The Piper family was in business for a long time, going back to the 1860s. Noah Piper was the the spearhead of a lot of this business in the early days, but by the 1880s, he was ready for retirement. His son, Edward Piper began taking over more and more of the business until he was the president. At the start of the 1880s, the Pipers were in the housewares business, supplying all types of furniture, stoves, lighting, and more for homes. It wasn’t until 1883, when Edwards younger brother, Hiram Liam Piper joined the business. Hiram alogn with Edward wanted the business to change, and change they did. Extremely quickly the brothers began moving away from housewares and into Railway supplies. Soon, they were supplying all kinds of lighting and other items for the industry. Many of the items they began selling they made, but there was one category they didn’t make, and ended up never making. Conductor hand lanterns.
Throughout Pipers long history post 1883 in the railway supply business, one particular item they didn’t sell was hand lanterns. They made Tri-colour lanterns, station lamps, table lamps, switch lamps, caboose marker lamps and all kinds of other lighting products, but not those. My personal opinion on why is the fact the market was saturated with makers already doing just that. Hand lantern makers were everywhere, but makers making tri-colour lanterns, or triangle wall lamps, well there weren’t many. My belief is that the Pipers chose to focus on things that they knew the market would be stronger for, and instead chose to buy small quantities of hand lanterns to keep in stock if a railway wanted to order them.

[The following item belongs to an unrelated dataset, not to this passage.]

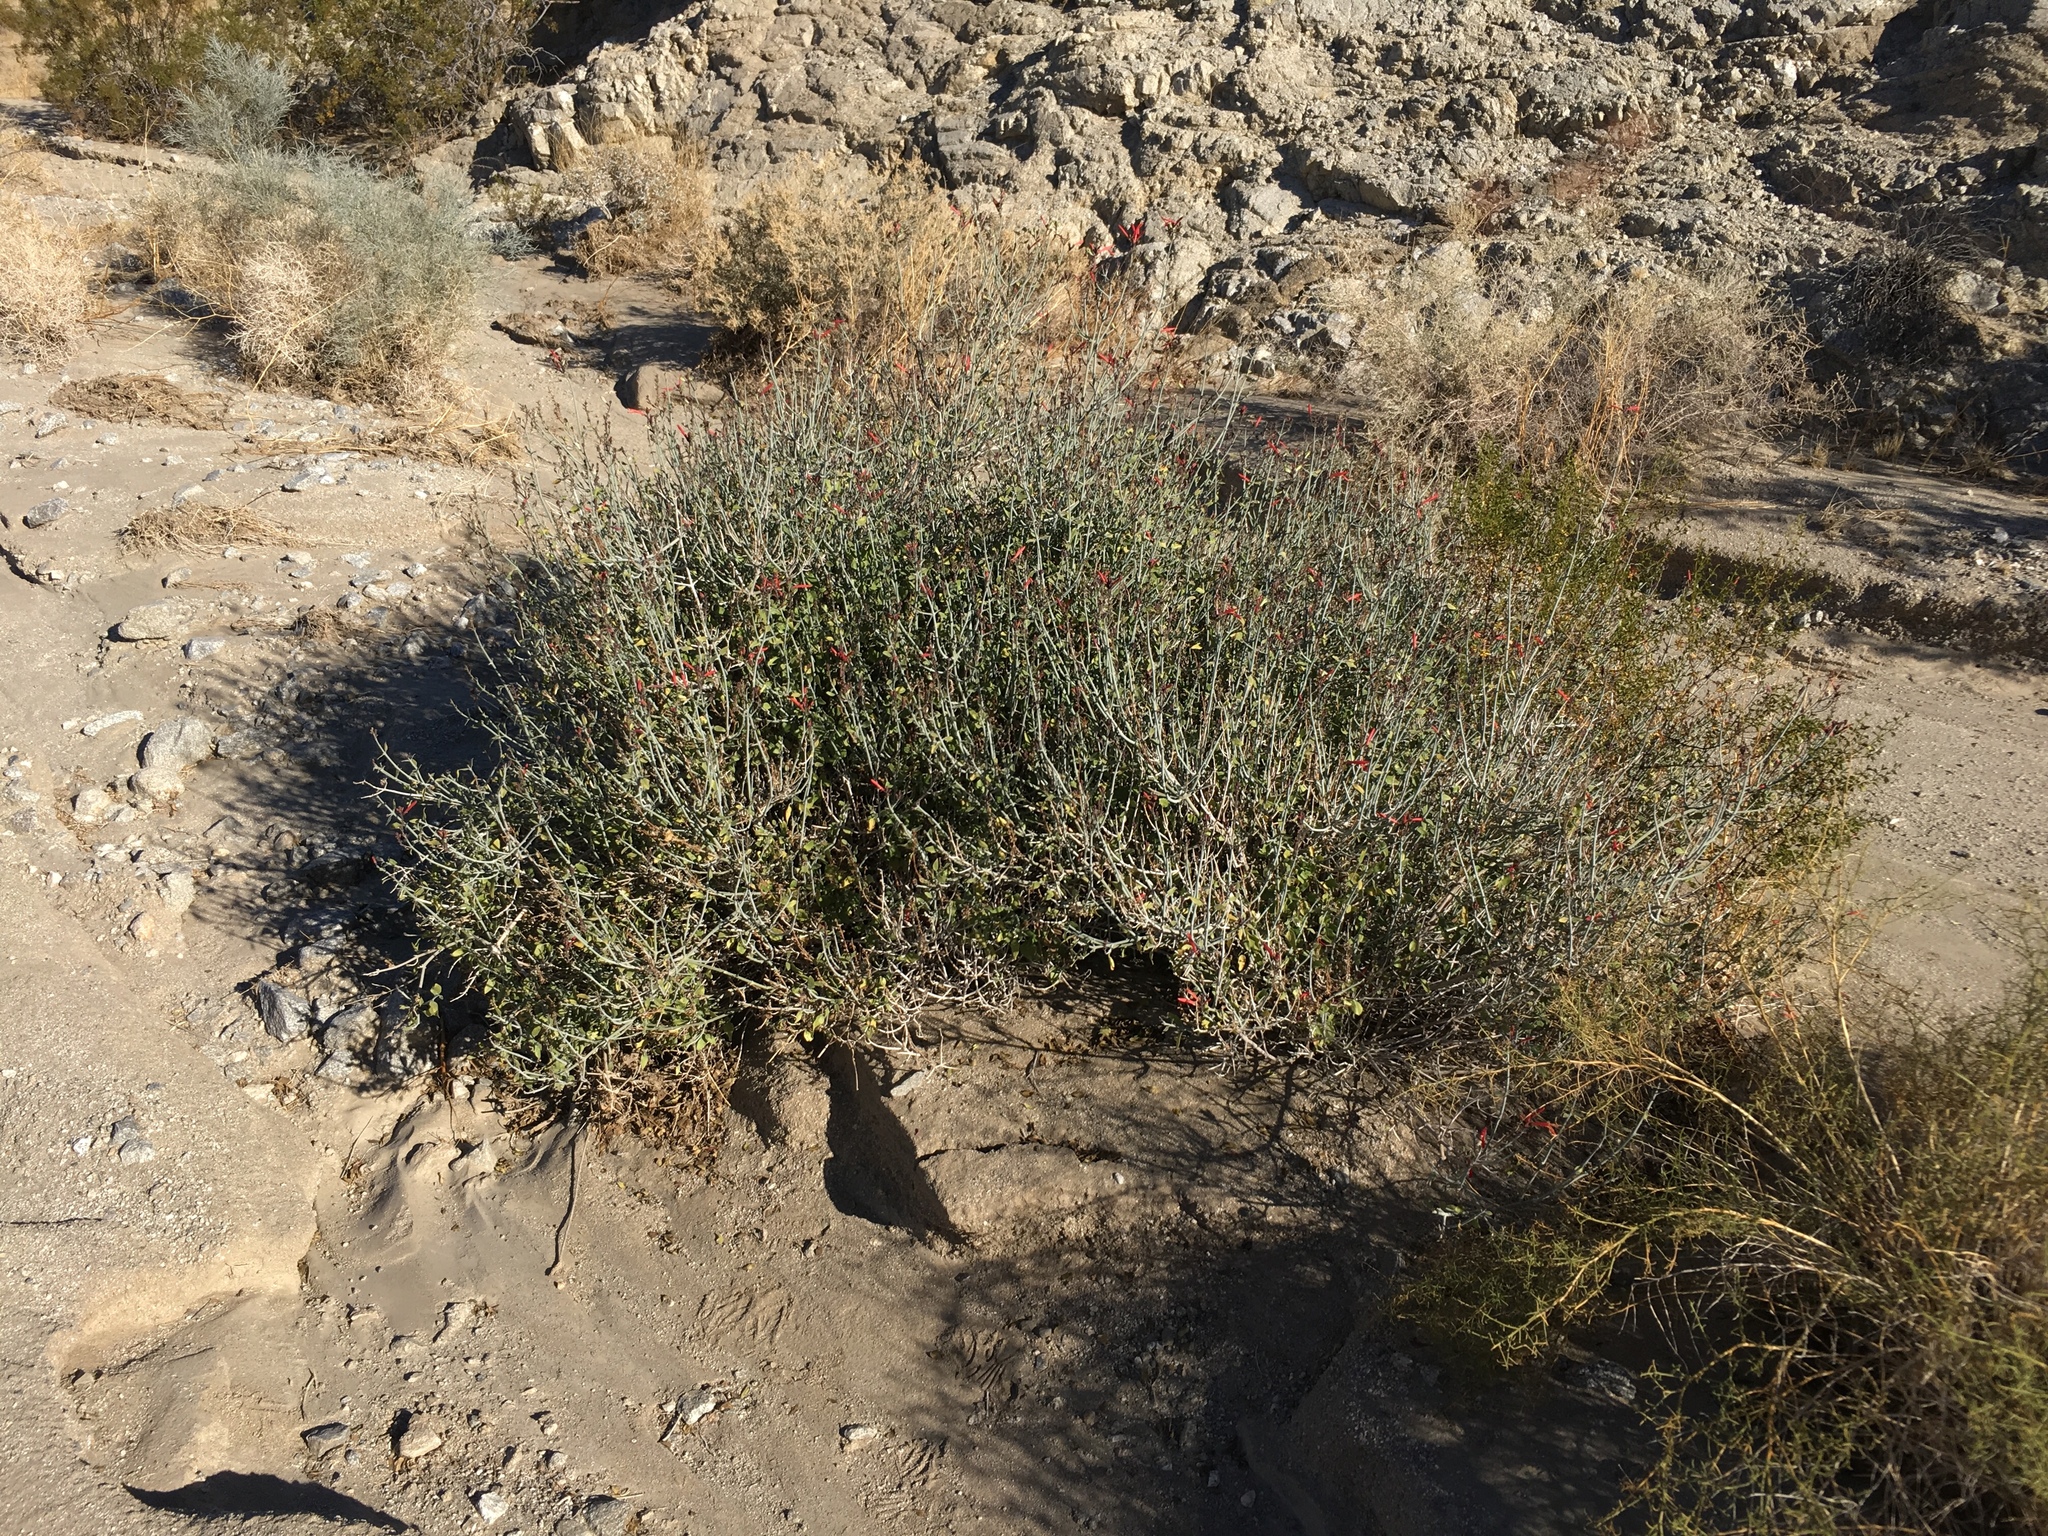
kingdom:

I have seen Piper marked lanterns from 5 or more makers at this point, but never a unique one made by themselves. The lantern below is one of those made by someone else.

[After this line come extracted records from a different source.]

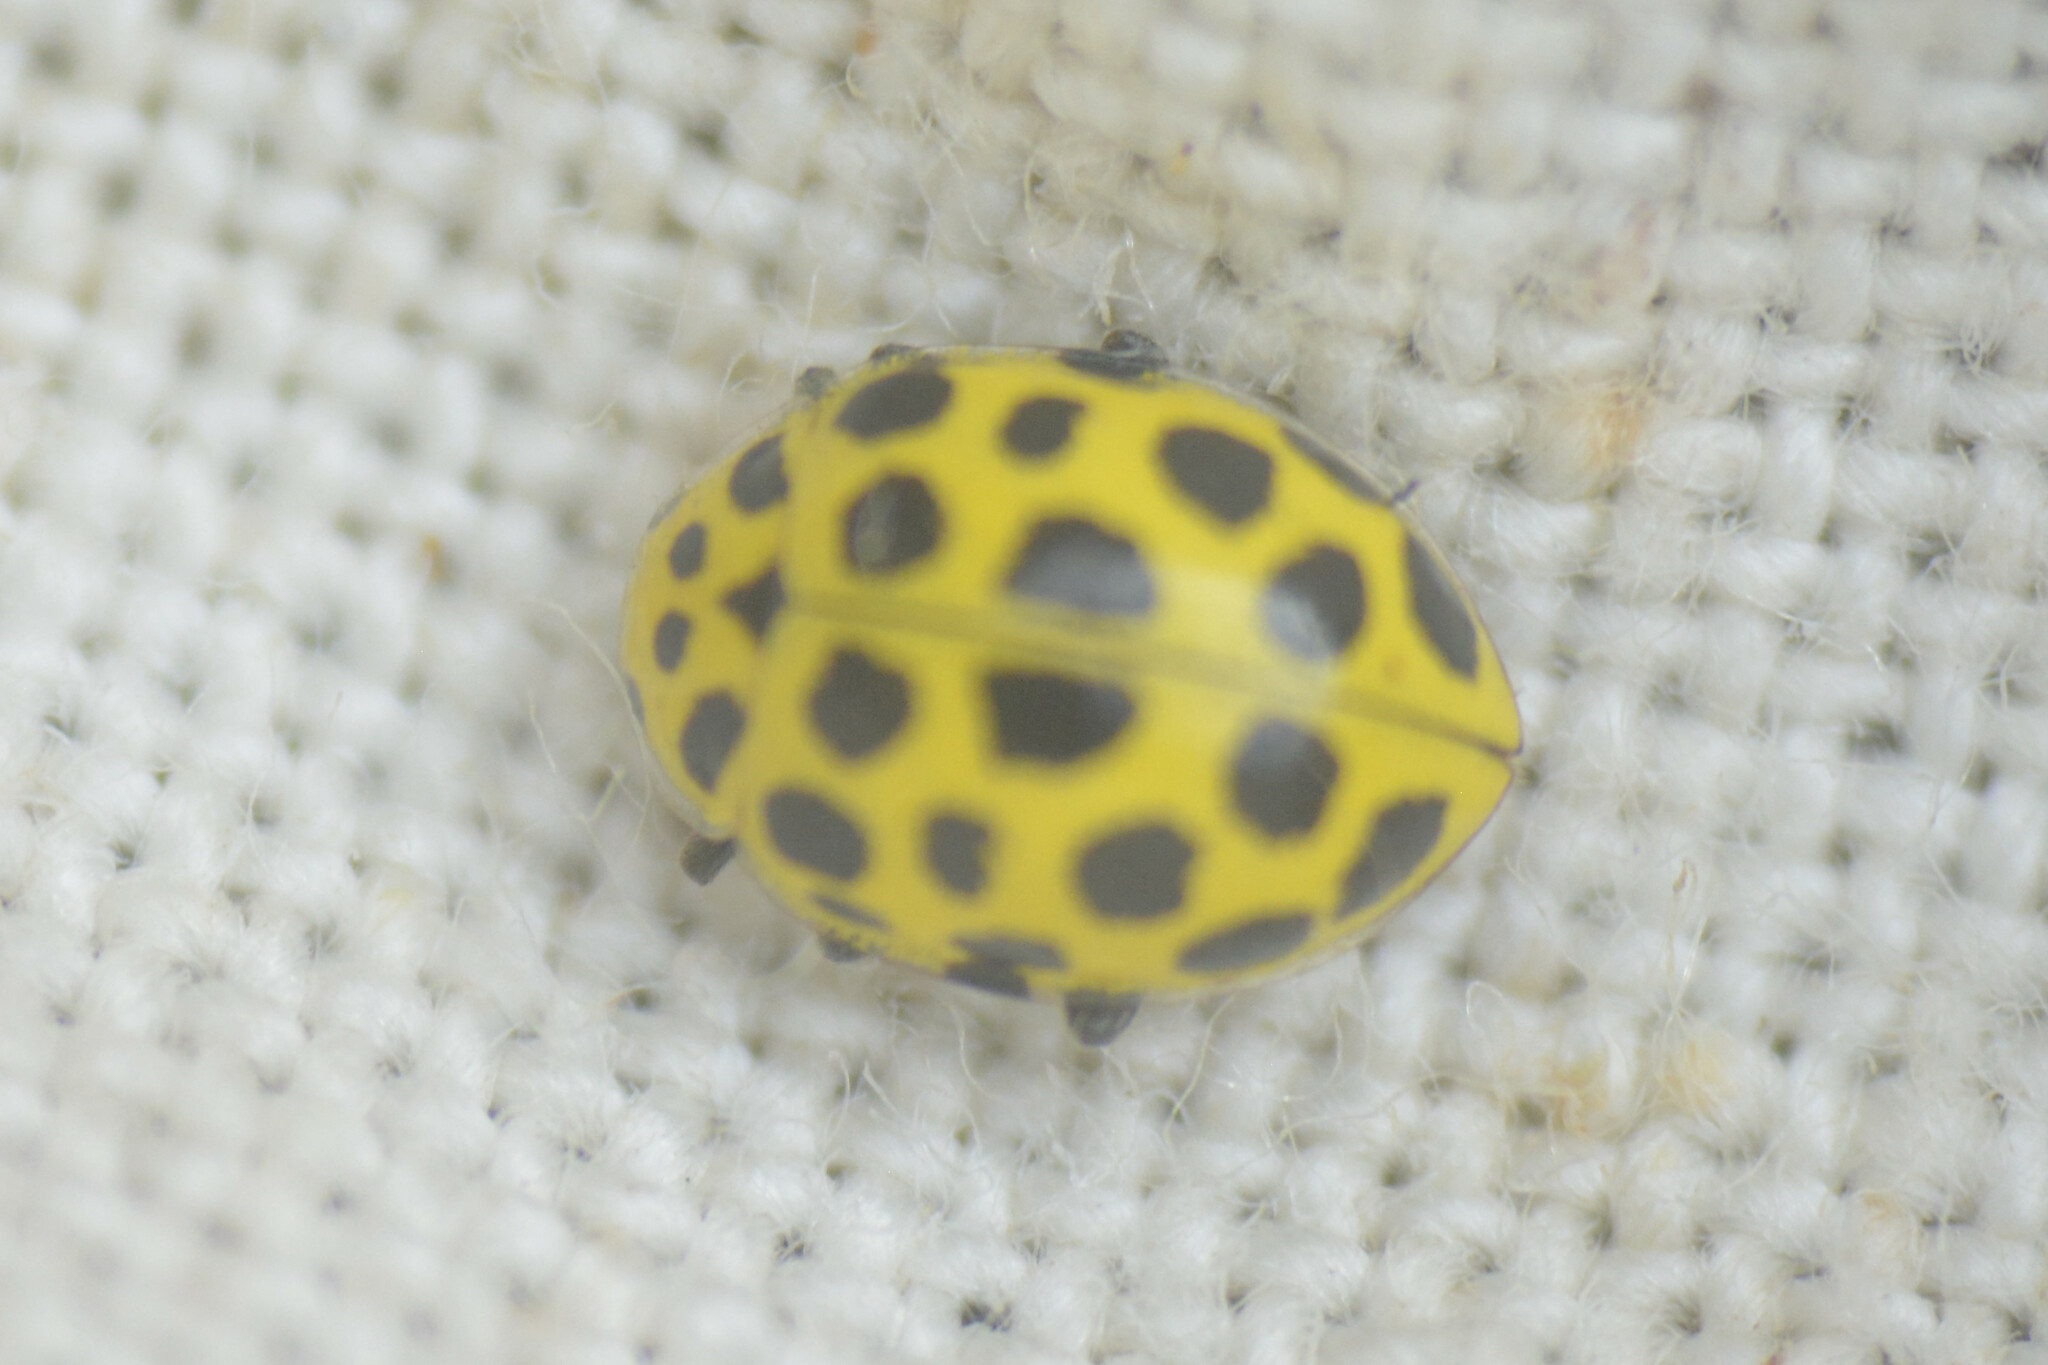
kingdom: Animalia
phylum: Arthropoda
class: Insecta
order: Coleoptera
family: Coccinellidae
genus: Psyllobora
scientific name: Psyllobora vigintiduopunctata
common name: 22-spot ladybird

This lantern was made by the Adams and Westlake Company of Chicago. It was their typical style of the era, a brass top bellbottom with an adjustable globe retainer. This style was made from the 1870s to early 1880s and has the makers mark and many, many patents on the bottom, unfortunately the stamping is quite weak so it is hard to make out. Pipers involvement with this lantern is simply, they bought it, applied their tag to it and sold it to someone else. This style of business is called Jobbing and was quite common with lanterns. The interesting part to me is the timelines. Piper started in the lantern business in 1883, and this lantern was made up to the early 1880s. It’s quite likely that this lantern was purchased by Piper in the very beginning days of their transition into a railway supply company. In terms of a Piper item, this is a really special early part of their history and I’m so pleased it’s now in my collection. In the lantern I placed an early Intercolonial Lantern globe I needed a home for. It matches the era of this lantern perfectly and the two look great together.